In the not too distant past, data were small and manageable. They (“data” is a plural word like numbers) were easily manipulated with a calculator or pencil and later by a computer. Small data were structured bits of information like tally marks, sales per quarter and percentages. All that information resided comfortably in a database until it was made visual by graphs and pie charts.
Big data differ from older, more familiar and traditional small data in four significant ways.
Volume: Walmart collects enough data in an hour to fill 50,000,000 filing cabinets. That volume exceeds the processing capacity of conventional databases. Without specialized software, storage, processing and querying capacity there is just too much big data to make sense of it all.
Velocity: Thanks to the Internet and mobile phones, all that volume is not just picked up and recorded. It streams into business systems on a river of bits and bytes. To be effective, business response must stream out equally fast.

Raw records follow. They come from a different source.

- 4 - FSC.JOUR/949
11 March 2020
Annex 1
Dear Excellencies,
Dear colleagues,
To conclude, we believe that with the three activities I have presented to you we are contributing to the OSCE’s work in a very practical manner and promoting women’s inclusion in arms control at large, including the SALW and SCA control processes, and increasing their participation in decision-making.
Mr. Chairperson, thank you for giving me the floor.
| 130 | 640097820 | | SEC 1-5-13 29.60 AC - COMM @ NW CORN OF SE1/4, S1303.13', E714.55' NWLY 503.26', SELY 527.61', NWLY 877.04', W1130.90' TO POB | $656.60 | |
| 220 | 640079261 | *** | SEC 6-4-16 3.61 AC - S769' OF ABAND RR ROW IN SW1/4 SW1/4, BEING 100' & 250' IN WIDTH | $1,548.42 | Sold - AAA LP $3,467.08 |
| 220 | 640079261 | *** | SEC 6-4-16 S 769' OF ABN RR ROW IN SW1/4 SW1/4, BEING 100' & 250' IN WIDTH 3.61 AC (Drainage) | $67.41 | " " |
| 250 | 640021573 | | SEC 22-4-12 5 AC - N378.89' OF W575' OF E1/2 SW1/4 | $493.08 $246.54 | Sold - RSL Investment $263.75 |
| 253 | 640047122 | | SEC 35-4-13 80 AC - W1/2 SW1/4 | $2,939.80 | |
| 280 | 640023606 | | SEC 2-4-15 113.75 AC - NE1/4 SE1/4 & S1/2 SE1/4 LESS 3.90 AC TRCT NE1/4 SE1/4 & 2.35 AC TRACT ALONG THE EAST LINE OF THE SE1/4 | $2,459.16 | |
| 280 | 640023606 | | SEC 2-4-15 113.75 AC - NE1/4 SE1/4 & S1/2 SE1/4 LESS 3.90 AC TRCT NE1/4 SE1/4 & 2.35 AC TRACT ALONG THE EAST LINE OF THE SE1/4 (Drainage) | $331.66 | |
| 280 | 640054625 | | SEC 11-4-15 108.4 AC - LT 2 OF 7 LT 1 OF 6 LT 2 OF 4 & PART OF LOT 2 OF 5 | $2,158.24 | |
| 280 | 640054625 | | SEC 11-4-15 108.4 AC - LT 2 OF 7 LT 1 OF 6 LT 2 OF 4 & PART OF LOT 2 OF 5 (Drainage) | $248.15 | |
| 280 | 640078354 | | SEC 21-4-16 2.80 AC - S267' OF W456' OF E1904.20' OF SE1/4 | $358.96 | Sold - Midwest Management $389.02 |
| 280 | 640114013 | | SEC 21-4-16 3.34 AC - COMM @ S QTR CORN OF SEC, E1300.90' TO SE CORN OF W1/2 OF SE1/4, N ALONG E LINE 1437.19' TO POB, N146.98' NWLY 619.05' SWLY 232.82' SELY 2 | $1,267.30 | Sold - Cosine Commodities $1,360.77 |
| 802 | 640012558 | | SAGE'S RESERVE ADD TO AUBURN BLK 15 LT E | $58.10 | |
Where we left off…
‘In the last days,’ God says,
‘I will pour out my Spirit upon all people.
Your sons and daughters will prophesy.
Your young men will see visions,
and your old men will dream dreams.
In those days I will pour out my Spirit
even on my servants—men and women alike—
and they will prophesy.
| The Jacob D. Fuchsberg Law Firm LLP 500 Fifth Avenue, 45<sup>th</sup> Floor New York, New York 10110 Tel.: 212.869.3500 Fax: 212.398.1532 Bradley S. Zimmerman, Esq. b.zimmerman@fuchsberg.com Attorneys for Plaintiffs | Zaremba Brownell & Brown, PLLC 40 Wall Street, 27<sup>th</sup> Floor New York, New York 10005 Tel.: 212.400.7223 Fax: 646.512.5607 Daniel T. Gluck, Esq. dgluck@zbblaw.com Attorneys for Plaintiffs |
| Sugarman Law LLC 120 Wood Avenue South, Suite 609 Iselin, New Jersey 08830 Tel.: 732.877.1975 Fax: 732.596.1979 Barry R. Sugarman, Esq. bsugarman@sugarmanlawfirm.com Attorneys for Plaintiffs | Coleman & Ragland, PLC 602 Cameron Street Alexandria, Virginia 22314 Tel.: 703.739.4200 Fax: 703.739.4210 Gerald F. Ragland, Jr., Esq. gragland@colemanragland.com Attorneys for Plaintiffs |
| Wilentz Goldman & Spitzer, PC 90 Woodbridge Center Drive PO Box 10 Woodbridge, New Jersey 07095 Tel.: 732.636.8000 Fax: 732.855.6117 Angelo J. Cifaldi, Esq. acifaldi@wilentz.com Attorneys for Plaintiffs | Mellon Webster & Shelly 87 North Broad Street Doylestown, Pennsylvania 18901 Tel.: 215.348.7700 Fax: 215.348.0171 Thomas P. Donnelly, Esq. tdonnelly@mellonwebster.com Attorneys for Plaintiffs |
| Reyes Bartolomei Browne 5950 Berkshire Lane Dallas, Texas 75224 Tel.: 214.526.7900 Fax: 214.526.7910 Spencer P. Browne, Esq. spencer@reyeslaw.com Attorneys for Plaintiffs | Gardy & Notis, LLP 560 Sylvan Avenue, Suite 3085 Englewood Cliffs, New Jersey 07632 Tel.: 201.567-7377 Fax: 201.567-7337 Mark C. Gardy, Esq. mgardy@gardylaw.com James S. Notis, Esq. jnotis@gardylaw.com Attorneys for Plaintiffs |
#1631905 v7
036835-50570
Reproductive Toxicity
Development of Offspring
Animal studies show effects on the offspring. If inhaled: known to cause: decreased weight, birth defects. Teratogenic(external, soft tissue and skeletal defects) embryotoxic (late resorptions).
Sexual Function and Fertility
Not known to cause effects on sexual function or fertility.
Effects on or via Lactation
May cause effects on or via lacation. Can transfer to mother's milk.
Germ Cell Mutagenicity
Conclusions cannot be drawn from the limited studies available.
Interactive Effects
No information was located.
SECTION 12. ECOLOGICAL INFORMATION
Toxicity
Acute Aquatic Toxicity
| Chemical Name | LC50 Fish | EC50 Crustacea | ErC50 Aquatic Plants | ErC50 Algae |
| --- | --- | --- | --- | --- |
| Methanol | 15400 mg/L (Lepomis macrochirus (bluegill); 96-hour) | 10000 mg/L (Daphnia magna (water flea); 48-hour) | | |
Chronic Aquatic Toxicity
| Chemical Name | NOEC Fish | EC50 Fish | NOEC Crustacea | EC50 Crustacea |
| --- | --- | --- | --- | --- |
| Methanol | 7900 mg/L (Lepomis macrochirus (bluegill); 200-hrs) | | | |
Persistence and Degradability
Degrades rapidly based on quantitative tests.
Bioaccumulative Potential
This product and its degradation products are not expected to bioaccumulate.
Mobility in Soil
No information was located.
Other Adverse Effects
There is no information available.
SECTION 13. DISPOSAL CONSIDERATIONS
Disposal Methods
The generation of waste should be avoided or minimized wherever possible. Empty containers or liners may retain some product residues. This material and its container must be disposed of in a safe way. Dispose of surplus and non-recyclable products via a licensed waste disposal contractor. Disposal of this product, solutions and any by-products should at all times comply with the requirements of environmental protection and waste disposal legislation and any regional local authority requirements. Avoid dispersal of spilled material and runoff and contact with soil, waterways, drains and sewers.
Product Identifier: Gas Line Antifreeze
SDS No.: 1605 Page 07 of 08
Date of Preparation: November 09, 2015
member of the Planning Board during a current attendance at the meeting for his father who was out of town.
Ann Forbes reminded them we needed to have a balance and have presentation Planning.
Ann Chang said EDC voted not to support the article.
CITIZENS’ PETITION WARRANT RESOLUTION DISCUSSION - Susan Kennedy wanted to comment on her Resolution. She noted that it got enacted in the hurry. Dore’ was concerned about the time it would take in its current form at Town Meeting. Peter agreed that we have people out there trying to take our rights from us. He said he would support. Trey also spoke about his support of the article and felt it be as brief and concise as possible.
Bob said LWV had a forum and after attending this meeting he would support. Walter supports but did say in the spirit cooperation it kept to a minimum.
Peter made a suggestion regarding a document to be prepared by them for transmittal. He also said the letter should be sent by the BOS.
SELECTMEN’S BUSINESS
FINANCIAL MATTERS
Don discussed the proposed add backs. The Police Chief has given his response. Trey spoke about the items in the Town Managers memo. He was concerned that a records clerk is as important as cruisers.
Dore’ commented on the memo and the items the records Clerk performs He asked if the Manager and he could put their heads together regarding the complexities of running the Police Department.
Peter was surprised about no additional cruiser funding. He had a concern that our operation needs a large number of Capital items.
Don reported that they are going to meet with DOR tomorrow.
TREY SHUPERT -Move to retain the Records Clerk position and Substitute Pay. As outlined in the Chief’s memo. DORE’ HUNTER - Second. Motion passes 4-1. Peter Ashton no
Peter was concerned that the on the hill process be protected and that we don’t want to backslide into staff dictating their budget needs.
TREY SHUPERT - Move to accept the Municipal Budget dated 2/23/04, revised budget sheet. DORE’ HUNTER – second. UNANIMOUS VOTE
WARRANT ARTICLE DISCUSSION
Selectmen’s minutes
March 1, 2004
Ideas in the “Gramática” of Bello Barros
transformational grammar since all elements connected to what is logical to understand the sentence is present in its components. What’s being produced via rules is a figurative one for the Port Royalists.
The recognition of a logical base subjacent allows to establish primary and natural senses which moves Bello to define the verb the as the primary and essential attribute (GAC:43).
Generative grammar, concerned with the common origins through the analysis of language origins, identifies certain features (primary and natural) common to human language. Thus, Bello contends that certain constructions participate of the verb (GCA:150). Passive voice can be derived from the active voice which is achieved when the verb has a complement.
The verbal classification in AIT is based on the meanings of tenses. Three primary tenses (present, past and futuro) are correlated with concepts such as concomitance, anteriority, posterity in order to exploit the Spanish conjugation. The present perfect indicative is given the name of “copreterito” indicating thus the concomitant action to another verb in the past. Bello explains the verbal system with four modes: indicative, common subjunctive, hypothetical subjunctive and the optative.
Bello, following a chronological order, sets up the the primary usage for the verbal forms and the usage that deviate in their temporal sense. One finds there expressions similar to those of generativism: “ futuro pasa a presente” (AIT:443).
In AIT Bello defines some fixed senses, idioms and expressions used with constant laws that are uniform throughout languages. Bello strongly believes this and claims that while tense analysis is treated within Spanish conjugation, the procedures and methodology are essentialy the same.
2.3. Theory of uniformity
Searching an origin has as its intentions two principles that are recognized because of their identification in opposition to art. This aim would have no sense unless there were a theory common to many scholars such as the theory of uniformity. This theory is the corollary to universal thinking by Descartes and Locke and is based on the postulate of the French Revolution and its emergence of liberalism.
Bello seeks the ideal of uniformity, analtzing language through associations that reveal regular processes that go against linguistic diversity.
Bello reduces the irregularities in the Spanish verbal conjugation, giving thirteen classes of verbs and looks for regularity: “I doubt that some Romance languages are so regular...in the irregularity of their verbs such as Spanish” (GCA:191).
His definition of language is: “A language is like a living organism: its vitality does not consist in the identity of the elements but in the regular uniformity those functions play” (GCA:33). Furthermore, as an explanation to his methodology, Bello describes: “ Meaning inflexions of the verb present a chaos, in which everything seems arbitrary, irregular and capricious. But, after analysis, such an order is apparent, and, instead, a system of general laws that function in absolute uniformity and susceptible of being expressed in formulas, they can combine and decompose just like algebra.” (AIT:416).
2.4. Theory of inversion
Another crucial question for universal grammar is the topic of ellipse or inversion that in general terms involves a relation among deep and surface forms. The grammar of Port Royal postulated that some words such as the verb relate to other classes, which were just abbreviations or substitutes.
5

After a terrorist attack in 2004, Madrid, Spain, completely revamped its emergency system. With big data monitoring points throughout the city, it is able to answer 81 percent of its police, fire and ambulance calls in less than eight minutes. That’s an extremely fast and tight feedback loop for a metropolitan area of over 230 square miles.
Variety: Some big data are tidy and structured like its smaller counterpart. These include a wide variety of test scores, financial data, personal information and the results of our last physical. Most big data are formless, messy, unstructured information like user clicks, GPS readings and social media text messages. If there is meaning here, it is not obvious. If there are trends, they are obscured by so much noise. Those who handle big data are able to extract meaning and importance from what resembles your grand-parent’s cluttered attic.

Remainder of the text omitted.